Enunciado: Vuelve a escribir el texto sobre las oposiciones entre "EL SUPREMO PONE" y "selectivo. ¿O sí?", ambos incluidos, y cambia "opositor" por "aspirante".

Fragmento del texto:

###

EL SUPREMO PONE A DIETA LA DISCRECIONALIDAD TÉCNICA DE LAS OPOSICIONES

Quienes nos dedicamos al ejercicio activo del Derecho ante los Juzgados y Tribunales de lo Contencioso-Administrativo solemos tener una pesadilla nocturna recurrente: la discrecionalidad técnica. Pero quien de verdad la padece es el esforzado opositor que tras muchos años de estudio ve truncadas sus expectativas de ingreso en la función pública por una barrera (que no se distingue mucho de la guillotina). Ese impedimento insalvable es la consideración –hasta ahora mayoritaria y generalmente aceptada- de que “los Tribunales de oposición son soberanos”. Y ya sabemos que donde hay soberanía del calificador no cabe revisión externa de un tercero ajeno al proceso selectivo. ¿O sí?

 

El dictum de Acton ya nos enseñaba que “el poder corrompe y el poder absoluto corrompe absolutamente”. Negar que las actuaciones arbitrarias han existido, existen y existirán en los Tribunales de calificación de un proceso selectivo de acceso a la función pública es, lisa y llanamente, desconocer la realidad. La arbitrariedad, aun siendo un vicio grave e inaceptable en un Estado que se dice de Derecho, ha venido tradicionalmente encontrando un aliado estable y rocoso en el concepto de discrecionalidad técnica. Apoyándose en él muchos Tribunales (ya no de oposición sino de Justicia) han aprovechado para hacer la vista gorda y sustraer de su enjuiciamiento actuaciones manifiestamente desviadas de órganos calificadores. Los repertorios de jurisprudencia están llenos de sentencias desestimatorias de recursos contencioso-administrativos en las que el Tribunal de turno manifestaba que en ningún caso podía sustituir el criterio técnico del evaluador ni, por lo tanto, era jurídicamente aceptable revisar la valoración otorgada en vía administrativa.

###

Líneas:
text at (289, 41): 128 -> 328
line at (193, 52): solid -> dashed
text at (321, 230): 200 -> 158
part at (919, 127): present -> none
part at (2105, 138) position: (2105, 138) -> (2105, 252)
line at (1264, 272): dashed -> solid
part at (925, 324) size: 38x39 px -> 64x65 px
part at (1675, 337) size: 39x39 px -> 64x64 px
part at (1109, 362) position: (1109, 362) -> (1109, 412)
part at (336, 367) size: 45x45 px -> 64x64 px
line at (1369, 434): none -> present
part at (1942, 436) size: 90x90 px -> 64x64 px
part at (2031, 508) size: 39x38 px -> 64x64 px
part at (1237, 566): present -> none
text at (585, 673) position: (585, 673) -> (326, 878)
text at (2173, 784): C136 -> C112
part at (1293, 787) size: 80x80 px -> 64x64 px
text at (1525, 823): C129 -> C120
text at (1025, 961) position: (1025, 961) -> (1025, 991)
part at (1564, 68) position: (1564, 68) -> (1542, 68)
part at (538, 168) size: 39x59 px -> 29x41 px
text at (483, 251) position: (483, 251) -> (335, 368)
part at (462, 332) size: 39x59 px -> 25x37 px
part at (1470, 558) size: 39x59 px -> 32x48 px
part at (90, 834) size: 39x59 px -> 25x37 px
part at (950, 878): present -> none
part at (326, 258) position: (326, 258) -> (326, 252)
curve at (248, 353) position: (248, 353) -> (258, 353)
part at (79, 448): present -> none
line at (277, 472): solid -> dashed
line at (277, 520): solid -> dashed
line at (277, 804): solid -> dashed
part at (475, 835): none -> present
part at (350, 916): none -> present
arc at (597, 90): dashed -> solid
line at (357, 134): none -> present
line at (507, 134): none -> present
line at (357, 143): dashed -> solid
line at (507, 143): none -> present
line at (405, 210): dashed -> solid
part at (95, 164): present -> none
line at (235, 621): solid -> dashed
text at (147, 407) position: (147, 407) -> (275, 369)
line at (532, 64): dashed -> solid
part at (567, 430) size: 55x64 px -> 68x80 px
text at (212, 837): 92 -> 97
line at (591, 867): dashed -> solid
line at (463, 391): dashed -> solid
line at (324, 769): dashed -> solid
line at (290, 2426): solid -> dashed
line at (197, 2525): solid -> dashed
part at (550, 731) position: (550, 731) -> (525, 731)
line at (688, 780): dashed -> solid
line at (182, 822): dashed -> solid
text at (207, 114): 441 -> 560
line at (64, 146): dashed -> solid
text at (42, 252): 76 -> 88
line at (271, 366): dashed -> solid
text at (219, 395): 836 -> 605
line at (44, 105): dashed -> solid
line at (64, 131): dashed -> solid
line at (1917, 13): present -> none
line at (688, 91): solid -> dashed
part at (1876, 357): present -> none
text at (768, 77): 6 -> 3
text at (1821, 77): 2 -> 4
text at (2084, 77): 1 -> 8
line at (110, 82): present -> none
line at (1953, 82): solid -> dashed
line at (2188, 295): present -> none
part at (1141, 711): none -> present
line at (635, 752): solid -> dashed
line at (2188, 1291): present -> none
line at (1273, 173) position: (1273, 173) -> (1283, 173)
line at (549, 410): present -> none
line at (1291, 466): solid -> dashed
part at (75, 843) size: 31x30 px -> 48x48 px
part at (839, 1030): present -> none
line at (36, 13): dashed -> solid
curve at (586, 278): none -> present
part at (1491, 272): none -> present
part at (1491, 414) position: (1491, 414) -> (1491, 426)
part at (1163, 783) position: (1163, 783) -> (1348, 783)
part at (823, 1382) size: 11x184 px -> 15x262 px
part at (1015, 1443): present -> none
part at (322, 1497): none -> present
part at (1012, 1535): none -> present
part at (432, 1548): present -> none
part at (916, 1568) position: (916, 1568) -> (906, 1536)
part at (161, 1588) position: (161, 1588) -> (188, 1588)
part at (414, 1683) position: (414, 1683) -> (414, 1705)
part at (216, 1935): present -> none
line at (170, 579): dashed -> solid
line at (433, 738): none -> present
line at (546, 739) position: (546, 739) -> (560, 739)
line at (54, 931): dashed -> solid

###

Respuesta correcta:
EL SUPREMO PONE A DIETA LA DISCRECIONALIDAD TÉCNICA DE LAS OPOSICIONES

Quienes nos dedicamos al ejercicio activo del Derecho ante los Juzgados y Tribunales de lo Contencioso-Administrativo solemos tener una pesadilla nocturna recurrente: la discrecionalidad técnica. Pero quien de verdad la padece es el esforzado aspirante que tras muchos años de estudio ve truncadas sus expectativas de ingreso en la función pública por una barrera (que no se distingue mucho de la guillotina). Ese impedimento insalvable es la consideración –hasta ahora mayoritaria y generalmente aceptada- de que “los Tribunales de oposición son soberanos”. Y ya sabemos que donde hay soberanía del calificador no cabe revisión externa de un tercero ajeno al proceso selectivo. ¿O sí?